NPR reports on Microsoft erasing its e-library content, focusing on how DRM works.

The StarTribune is considering if readers “finish every book” they begin.

Gillian Flynn “slams theory novel is related to missing woman case.” Entertainment Weekly reports.

Marie Ponsot has died. The NYT has an obituary.

Authors on Air

Anna Karenina is headed to TV again. Netflix has a brief first look at their Dracula reboot. A new comic starring Edgar Allan Poe is in the works. The comic Cannon Busters by LeSean Thomas is set for Netflix too. Deadline Hollywood reports.

The Mask might be getting a reboot, with a female comedian in the lead. Forbes has details.

Tor.com lists “Almost Every SFF/Horror/Comic Book Adaptation in the Works.”

The Guardian asks if there is “such a thing as an ‘unfilmable’ book?

PBS NewsHour highlights the new Toni Morrison documentary. The show also interviews Arthur C. Brooks , Love Your Enemies: How Decent People Can Save America from the Culture of Contempt (Broadside Books: Harper).

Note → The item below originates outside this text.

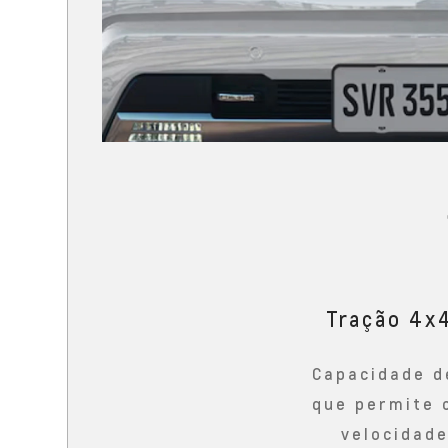
Tração 4x
Capacidade d
que permite 
velocidad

NPR features Blue Muse: Timothy Duffy's Southern Photographs by Timothy Duff (Univ. of North Carolina).

Nancy Pearl interviews Sujata Massey, The Satapur Moonstone (Soho Crime; LJ starred review) on her Book Lust TV show.

The Hollywood Reporter considers what the end of The Walking Dead comic means to the TV series.

Mulan, the new live-action Disney remake, gets a trailer.